Open Rights Group Releases Results of What Political Parties Track

The Open Rights Group is releasing results on what they found about the tracking habits of political parties. It’s thanks to provisions in the GDPR.

During the Canadian election, privacy was put in the spotlight thanks to a Conservative targeted mailer. The mailer assumed that university law professor, Michael Geist, is Jewish. As a result, he received a mailer from the Conservative party telling him and his family that the party stands with Israel. At the time, he wasn’t sure why the party thought this. Unfortunately, political parties fall under a loophole in privacy laws which exempt them from freedom of information requests. Still, he guessed that big data and data mining could be at play anyway.

While the answers might never be forthcoming, Canadians may long for some of the privacy laws in Europe. This is because the General Data Protection Regulation (GDPR) allows for individuals to request information on what political parties are tracking about them. Taking advantage of the tools afforded under the GDPR, the Open Rights Group (ORG) requested the data political parties are gathering on their constituents. Since technology is likely similar, it offers an interesting look into how political parties gather and use big data to target potential voters with ads and messaging.

After months of researching, the ORG released those results in a post called “Who Do You Think We Are?” From ORG:

Staff and supporters wrote to parties across Great Britain to ask them what personal data they were holding. This gave us a sketch of how data is being used to profile, target and shape voters intentions.

We’re now asking hundreds of people across the UK to send similar data requests, so that we can draw a more detailed portrait.

We want to know what exactly is going on with personal data in politics, and at what scale, and use this knowledge to stop shady data practices that break trust and the law, polarise society and damage democracy.

We’ve created an automated online tool that allows you to easily ask all active UK political parties what data they’re holding on you. With a few simple clicks you can discover what parties think about you and who they’ve decided you are.

Our data requests uncovered some strange and troubling practices. To help you see what your “political data self” might look like, we wanted to share what we’ve learned so far from the three major parties: Conservatives, Labour and Liberal Democrats.

Among the findings is that parties depend on profiling when deciding who gets their messages. Potential voters are generally given scores in different ways to determine likelihood of voting their way. They also determine how likely you are to go out and vote on election day. Some scores even determine how likely you are to switch from supporting one party to another.

From there, parties are also determining stances on issues based on where you live. Additionally, they are determining what your stances are based on who lives near you. ORG suggests that this is not an exact science. Using their own Scotland director, they obtained a table of information on where his stances and vote will likely go. The end result was that the data wound up being incorrect.

Two political parties also use what is known as Mosaic codes. This relies on commercially available data. A lot of this data is derived from social media activity of the targets. All the data gathered is then placed in a table that contains about 500 segments of information. One source used is from Experian.

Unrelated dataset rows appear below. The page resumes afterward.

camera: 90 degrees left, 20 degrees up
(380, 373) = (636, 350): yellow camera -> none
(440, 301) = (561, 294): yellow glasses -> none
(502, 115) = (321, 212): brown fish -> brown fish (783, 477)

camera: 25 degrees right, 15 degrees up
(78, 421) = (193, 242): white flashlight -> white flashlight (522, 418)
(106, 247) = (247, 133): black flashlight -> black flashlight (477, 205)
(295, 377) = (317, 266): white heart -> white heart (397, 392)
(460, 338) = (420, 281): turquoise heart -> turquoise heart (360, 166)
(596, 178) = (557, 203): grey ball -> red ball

Political parties say that all this data tracking is in the public interest and necessary to operate in modern politics. ORG points out that all this data tracking requires consent. Unfortunately, consent is not being obtained in all of this. ORG questions whether or not using this data to send polarizing messaging is necessarily healthy for democracy.

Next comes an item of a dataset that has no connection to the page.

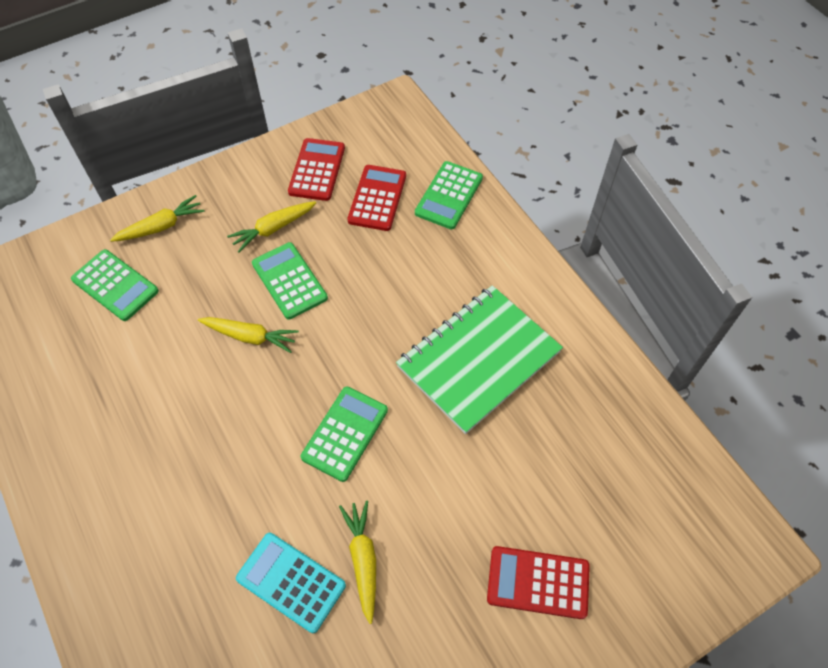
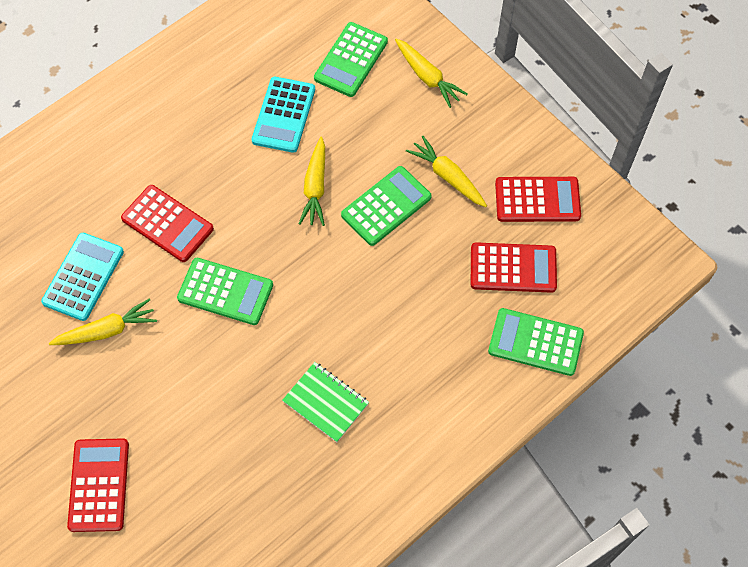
camera: 80 degrees right, 5 degrees up
(156, 354) = (284, 115): none -> turquoise calculator
(250, 483) = (167, 224): none -> red calculator
(478, 359) = (325, 402): green notebook -> green notebook, size x0.49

In addition, ORG also released a set of tools for UK residents to obtain their political profile. Those tools have been made public for residents to use.

What is interesting in all of this is that this at least offers an idea of what political parties are up to when collecting data on you. Even if you are from a country that isn’t covered by GDPR laws, at the very least, it gives you an idea of what political parties in your country might be collecting on you. After all, a lot of companies are international and they could be used as a source for some of the data collecting.

What’s more is that this could be a great motivating factor for countries to adopt laws that permit potential voters to obtain a copy of the data parties are using to target you for advertising. After all, wouldn’t it be interesting to know what all these analytical companies now know about you from the political perspective?